Custom shaders

Note

If you haven’t already done so, make sure you’ve completed the steps in Basic before starting this tutorial. This tutorial will be based on SAPIEN assets and rendering.

Setup

For this tutorial, we will start from the following code. Do remember replacing the token with your access token.

import sapien.core as sapien
from sapien.core import Pose
import numpy as np
from PIL import Image, ImageColor
import open3d
from sapien.asset import download_partnet_mobility

my_token = "Your Access Token"
sapien_assets_id = 179
urdf = download_partnet_mobility(sapien_assets_id, token=my_token)

sim = sapien.Engine()
renderer = sapien.VulkanRenderer(False)
sim.set_renderer(renderer)
scene = sim.create_scene()
scene.set_timestep(1 / 60)

scene.set_ambient_light([0.5, 0.5, 0.5])
scene.set_shadow_light([0, 1, -1], [0.5, 0.5, 0.5])
scene.add_point_light([1, 2, 2], [1, 1, 1])
scene.add_point_light([1, -2, 2], [1, 1, 1])
scene.add_point_light([-1, 0, 1], [1, 1, 1])

controller = sapien.VulkanController(renderer)
controller.set_current_scene(scene)
controller.set_free_camera_position(-3, 0, 0)

loader = scene.create_urdf_loader()
loader.fix_root_link = 1
asset = loader.load_kinematic(urdf)
assert asset, "No SAPIEN asset is loaded"

while not controller.is_closed:
    scene.step()
    scene.update_render()
    controller.render()

controller = None
scene = None

Use custom shaders

Vulkan renderer uses the spir-v shader format, which can be compiled from other shader languages. Here we will introduce how to compile glsl shaders and use them in SAPIEN. First download the original shader pack original.zip and unzip.

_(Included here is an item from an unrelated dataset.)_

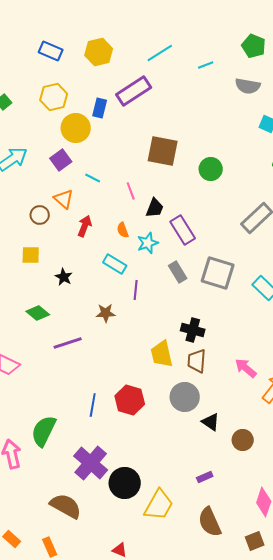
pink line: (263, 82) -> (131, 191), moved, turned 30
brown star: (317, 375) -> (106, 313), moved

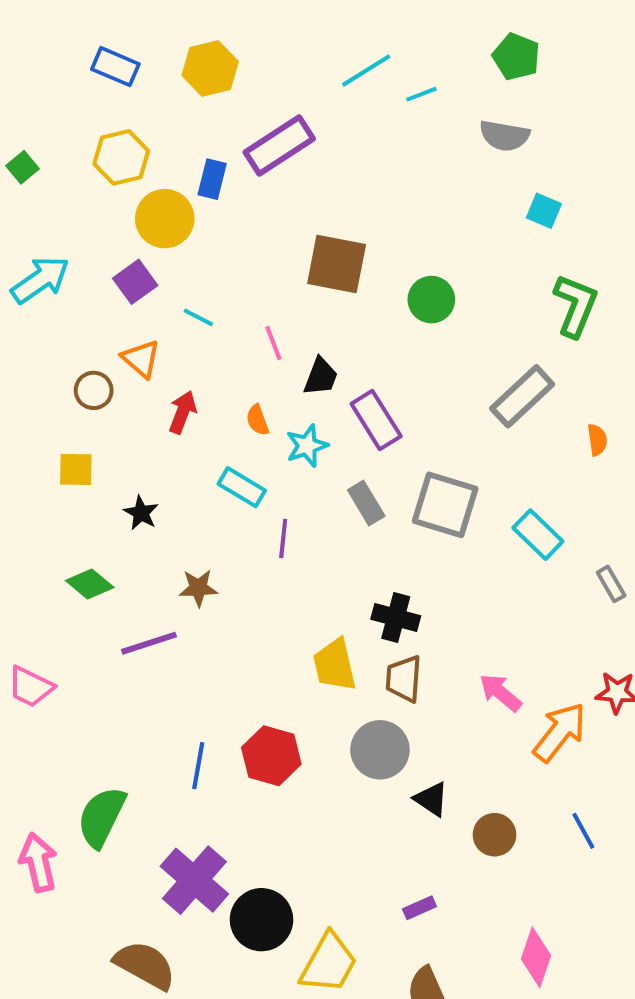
cyan line: (160, 53) -> (366, 70), moved
brown star: (106, 313) -> (198, 588), moved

This renderer uses a deferred shading pipeline with forward transparency pass. Files starting with gbuffer processes opaque geometry to create gbuffer textures. Files starting with deferred computes lighting from the gbuffer textures. Files starting with transparency computes another forward transparency pass after deferred shading. Files starting with axis are for axis drawing in the GUI. Files staring with composite are also for displaying to the GUI window.

To compile glsl to spir-v, you will need a tool called glslc. After installing glslc you just need to run glslc -c * in the shader folder containing glsl files to compile them into spir-v shader files. Now to use the shaders, you just need to set the shader path for the VulkanRenderer immediately after its creation.

renderer = sapien.VulkanRenderer(False)
renderer.set_shader_dir("shader")

Custom shader: world normal

Now let’s try to add the functionality of getting world normal instead of camera space normal. You need to edit the file gbuffer.vert. Change the line objectCoord = pos; as follows.

  // objectCoord = pos;
  objectCoord = normalize(mat3(transpose(inverse(objectUBO.modelMatrix))) * normal);

You can see, previously, we are storing the local coordinates of the object into the shader variable objectCoord. This variable eventually shows up in the custom texture. Now we just change it to show world normal.

Now in the SAPIEN controller GUI, if you switch to the “custom” display mode. You can see world normals on the object. You can compare it with the camera-space normal shown in the “normal” display mode. If you have a mounted camera, you can get this texture by calling camera.get_custom_rgba().

Per-object data

SAPIEN also supports passing per-object constant into the shader. This enables per-object dynamic effects.

First, to pass in custom data, we need to call set_custom_data on an VisualBody. For any Actor, we call get_visual_bodies to get all visual bodies associated with this actor. The function set_custom_data should always send in a list of 16 numbers representing a 4x4 matrix, but you do not have to use it as a matrix.

For example, the following code sends in increasing values from 0 to 1 into every visual body of the loaded articulation.

idx = 0
values = np.linspace(0, 1)

while not controller.is_closed:
    scene.step()
    scene.update_render()
    controller.render()

    for link in asset.get_base_links():
        visual_bodies = link.get_visual_bodies()
        for v in visual_bodies:
            v.set_custom_data([values[idx % len(values)]] + [0] * 15)
    idx += 1

Now let’s adjust the shaders to display some light intensity changes. First we make the following changes to the gbuffer.vert file.

// layout(location = 3) out vec3 objectCoord;
layout(location = 3) out float intensity;

  // objectCoord = pos;
  intensity = objectUBO.userData[0][0];

Here we pass a intensity value from the per-object user data into the fragment shader. Now in fragment shader gbuffer.frag, we modify the albedo computation by

  if (material.hasColorTexture != 0) {
    outAlbedo = texture(colorTexture, inUV) * intensity;
  } else {
    outAlbedo = material.baseColor * intensity;
  }

Now you should see a chair with changing light intensity.